● **Your instructions**: Of the entries below, return exactly those lines that fall between the one containing "index pip: (332, 472)" and the one containing "pinky tip: (203, 42)", the two end lines included.

● **Raw data**:
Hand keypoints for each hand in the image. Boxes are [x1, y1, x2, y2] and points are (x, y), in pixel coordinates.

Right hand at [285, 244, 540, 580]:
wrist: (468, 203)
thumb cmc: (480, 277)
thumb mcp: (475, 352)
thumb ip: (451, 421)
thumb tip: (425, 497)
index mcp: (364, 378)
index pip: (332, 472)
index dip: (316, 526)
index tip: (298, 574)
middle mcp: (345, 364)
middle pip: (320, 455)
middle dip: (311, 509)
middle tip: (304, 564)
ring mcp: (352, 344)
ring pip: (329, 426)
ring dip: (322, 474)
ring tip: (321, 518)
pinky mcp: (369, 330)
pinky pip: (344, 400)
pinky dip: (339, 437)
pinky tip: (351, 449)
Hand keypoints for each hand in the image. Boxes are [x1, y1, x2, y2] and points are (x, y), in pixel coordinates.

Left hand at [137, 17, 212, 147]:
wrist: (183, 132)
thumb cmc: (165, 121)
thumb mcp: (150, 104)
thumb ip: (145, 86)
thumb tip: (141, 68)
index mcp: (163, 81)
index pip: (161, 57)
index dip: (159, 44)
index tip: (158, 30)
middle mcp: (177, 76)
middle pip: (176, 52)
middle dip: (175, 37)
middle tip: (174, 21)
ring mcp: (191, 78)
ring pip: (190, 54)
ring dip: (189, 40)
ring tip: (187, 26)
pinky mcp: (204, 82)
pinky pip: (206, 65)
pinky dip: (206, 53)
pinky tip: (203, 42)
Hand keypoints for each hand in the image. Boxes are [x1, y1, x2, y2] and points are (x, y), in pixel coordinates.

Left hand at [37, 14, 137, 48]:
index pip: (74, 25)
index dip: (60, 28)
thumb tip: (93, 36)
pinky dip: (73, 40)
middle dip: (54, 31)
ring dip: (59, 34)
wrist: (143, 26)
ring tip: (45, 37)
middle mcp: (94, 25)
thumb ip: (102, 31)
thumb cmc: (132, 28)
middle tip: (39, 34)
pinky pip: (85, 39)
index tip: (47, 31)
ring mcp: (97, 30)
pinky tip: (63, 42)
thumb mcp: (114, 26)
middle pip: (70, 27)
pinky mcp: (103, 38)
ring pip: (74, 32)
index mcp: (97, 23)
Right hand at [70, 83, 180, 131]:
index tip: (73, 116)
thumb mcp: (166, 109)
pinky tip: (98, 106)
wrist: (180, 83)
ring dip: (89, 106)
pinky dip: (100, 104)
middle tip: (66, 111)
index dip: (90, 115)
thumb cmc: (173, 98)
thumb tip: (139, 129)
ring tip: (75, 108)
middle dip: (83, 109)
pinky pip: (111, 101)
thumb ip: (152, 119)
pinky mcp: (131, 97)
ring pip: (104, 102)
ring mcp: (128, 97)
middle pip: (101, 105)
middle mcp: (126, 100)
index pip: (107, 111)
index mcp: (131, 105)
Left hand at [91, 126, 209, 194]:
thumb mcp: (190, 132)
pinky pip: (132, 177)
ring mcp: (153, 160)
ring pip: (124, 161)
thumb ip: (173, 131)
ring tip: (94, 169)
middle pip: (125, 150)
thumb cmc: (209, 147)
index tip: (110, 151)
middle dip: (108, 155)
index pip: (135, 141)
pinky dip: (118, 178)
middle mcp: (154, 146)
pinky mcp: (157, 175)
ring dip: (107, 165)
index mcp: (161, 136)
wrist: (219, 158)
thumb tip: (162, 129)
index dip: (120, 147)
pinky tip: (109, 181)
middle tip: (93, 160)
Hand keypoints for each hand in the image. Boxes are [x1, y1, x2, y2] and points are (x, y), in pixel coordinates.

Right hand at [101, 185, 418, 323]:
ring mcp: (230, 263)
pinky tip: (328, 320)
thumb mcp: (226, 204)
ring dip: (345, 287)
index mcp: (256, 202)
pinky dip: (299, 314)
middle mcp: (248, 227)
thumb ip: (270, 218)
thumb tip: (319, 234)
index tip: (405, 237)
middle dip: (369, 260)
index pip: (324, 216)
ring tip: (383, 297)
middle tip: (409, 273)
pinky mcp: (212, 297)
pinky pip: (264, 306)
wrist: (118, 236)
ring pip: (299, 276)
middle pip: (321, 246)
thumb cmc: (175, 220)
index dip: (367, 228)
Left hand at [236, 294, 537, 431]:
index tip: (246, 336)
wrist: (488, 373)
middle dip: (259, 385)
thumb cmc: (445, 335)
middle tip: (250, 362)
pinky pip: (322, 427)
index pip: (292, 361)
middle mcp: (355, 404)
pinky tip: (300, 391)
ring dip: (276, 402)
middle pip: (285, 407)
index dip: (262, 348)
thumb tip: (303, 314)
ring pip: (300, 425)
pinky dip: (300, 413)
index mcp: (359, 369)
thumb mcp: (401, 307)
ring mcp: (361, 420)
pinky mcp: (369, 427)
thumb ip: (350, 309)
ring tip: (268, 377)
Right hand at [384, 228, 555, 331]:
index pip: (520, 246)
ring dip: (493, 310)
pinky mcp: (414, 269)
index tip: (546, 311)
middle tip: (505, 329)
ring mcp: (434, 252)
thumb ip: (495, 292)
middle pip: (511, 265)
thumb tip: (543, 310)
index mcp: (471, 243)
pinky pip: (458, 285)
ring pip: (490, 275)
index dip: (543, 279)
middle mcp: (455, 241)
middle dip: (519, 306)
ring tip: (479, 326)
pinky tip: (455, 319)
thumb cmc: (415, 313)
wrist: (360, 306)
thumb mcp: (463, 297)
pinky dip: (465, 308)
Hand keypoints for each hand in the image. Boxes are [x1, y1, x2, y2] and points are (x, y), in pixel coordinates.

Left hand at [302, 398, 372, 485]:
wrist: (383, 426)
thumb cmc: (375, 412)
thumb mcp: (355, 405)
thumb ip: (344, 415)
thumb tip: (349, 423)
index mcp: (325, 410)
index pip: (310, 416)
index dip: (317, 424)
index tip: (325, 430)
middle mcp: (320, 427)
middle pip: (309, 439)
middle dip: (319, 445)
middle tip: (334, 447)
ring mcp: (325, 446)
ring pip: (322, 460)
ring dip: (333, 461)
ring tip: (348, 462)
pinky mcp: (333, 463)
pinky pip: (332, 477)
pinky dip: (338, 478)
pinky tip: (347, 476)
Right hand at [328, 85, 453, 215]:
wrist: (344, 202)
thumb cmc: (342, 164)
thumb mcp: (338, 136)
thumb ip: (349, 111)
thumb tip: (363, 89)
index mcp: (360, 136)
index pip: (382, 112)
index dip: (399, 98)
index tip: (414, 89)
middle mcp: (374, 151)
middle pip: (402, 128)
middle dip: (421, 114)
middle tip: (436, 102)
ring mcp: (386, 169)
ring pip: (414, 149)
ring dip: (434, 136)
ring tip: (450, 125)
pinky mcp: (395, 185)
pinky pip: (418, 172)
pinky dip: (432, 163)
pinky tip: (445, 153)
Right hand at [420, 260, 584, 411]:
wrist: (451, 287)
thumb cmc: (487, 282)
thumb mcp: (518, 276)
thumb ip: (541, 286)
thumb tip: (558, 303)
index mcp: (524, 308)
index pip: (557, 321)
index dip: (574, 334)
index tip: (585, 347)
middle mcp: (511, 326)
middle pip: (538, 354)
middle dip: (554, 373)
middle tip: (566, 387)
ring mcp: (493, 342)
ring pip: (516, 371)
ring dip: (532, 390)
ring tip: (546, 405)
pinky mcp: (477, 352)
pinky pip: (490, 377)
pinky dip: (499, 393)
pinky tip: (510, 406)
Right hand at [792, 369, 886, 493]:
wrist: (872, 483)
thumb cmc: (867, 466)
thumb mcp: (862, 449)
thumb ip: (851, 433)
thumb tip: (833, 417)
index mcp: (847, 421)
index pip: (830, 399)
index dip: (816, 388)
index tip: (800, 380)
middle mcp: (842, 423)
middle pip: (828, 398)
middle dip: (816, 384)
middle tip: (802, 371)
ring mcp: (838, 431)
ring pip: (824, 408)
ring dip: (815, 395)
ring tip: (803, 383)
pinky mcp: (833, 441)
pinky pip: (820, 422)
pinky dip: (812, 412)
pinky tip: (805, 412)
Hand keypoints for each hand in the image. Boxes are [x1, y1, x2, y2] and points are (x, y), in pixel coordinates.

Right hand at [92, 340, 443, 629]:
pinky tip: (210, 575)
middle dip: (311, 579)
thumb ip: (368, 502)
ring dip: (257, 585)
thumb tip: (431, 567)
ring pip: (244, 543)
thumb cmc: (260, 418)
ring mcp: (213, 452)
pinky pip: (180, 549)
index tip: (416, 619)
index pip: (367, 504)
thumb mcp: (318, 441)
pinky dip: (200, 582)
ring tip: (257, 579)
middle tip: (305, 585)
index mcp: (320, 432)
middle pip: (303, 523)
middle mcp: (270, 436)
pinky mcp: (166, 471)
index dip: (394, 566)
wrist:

● **Your response**:
index pip: (332, 472)
index dip: (316, 526)
index tip: (298, 574)
middle mcp: (345, 364)
middle pip: (320, 455)
middle dip: (311, 509)
middle tip: (304, 564)
ring mcp: (352, 344)
ring pip: (329, 426)
ring dip: (322, 474)
ring tip: (321, 518)
pinky mcp: (369, 330)
pinky pip: (344, 400)
pinky dip: (339, 437)
pinky tip: (351, 449)
Hand keypoints for each hand in the image. Boxes are [x1, y1, x2, y2] and points are (x, y), in pixel coordinates.

Left hand at [137, 17, 212, 147]:
wrist: (183, 132)
thumb cmc: (165, 121)
thumb mcp: (150, 104)
thumb ip: (145, 86)
thumb tip: (141, 68)
index mcp: (163, 81)
index pip: (161, 57)
index dip: (159, 44)
index tip: (158, 30)
middle mcp: (177, 76)
middle pip: (176, 52)
middle dip: (175, 37)
middle tip: (174, 21)
ring mcp: (191, 78)
ring pip: (190, 54)
ring dip: (189, 40)
ring tip: (187, 26)
pinky mcp: (204, 82)
pinky pip: (206, 65)
pinky dip: (206, 53)
pinky tip: (203, 42)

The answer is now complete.